Uno de los técnicos asintió para confirmar que así era y Brunetti dijo:
– Sí. Ya pueden llevárselo. Directamente a San Michele.
– ¿Al hospital no?
– No. El dottor Rizzardi ha dicho que a San Michele.
– Sí, señor -dijo el hombre encogiéndose de hombros. De todos modos, cobraban tiempo extra, y San Michele estaba más lejos que el hospital.
– ¿Han venido cruzando la Piazza? -preguntó Brunetti.
– Sí, señor. Tenemos la lancha junto a las góndolas.
– ¿Cuánto ha subido?
– Yo diría que unos treinta centímetros. Pero en la Piazza están puestas las pasarelas, de modo que no nos ha costado mucho llegar hasta aquí. ¿Hacia dónde va, comisario?
– Hacia San Silvestro -respondió Brunetti-. Me gustaría saber cómo está la calle dei Fuseri.
El segundo asistente, más alto y más delgado que su compañero, con pelo rubio y rizado asomando bajo su gorra de servicio, respondió:
– Siempre está peor que la Piazza, y no había pasarela cuando pasé por allí hace dos horas camino del trabajo.

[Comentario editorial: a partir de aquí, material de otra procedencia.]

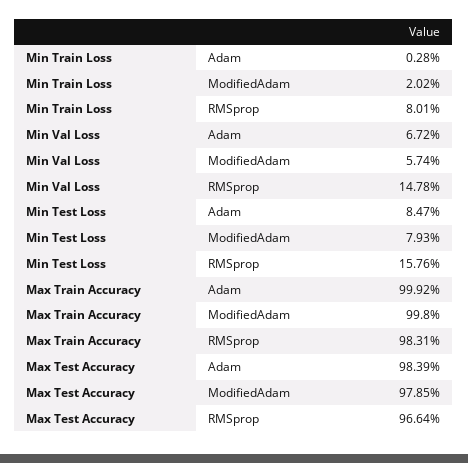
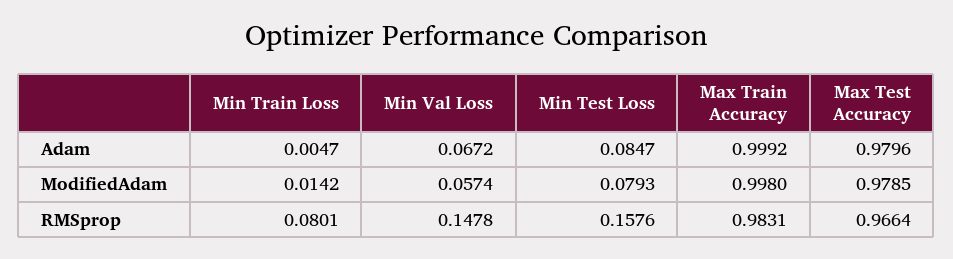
  {
    "Min Train Loss": {
-     "Adam": 0.0028,
+     "Adam": 0.0047,
-     "ModifiedAdam": 0.0202,
+     "ModifiedAdam": 0.0142,
      "RMSprop": 0.0801
    },
    "Min Val Loss": {
      "Adam": 0.0672,
      "ModifiedAdam": 0.0574,
      "RMSprop": 0.1478
    },
    "Min Test Loss": {
      "Adam": 0.0847,
      "ModifiedAdam": 0.0793,
      "RMSprop": 0.1576
    },
    "Max Train Accuracy": {
      "Adam": 0.9992,
      "ModifiedAdam": 0.998,
      "RMSprop": 0.9831
    },
    "Max Test Accuracy": {
-     "Adam": 0.9839,
+     "Adam": 0.9796,
      "ModifiedAdam": 0.9785,
      "RMSprop": 0.9664
    }
  }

– Podríamos subir por el Gran Canal y dejarlo en San Silvestro -se ofreció el primero sonriendo.
– Es muy amable -dijo Brunetti devolviéndole la sonrisa y consciente, lo mismo que ellos, de que corría el tiempo extra-. Pero tengo que pasar por la questura -mintió-. Y he traído botas. -Esto era verdad, pero, aunque no las hubiera traído, también hubiera rechazado el ofrecimiento. No le gustaba la compañía de los muertos y prefería destrozar unos zapatos a viajar con un cadáver.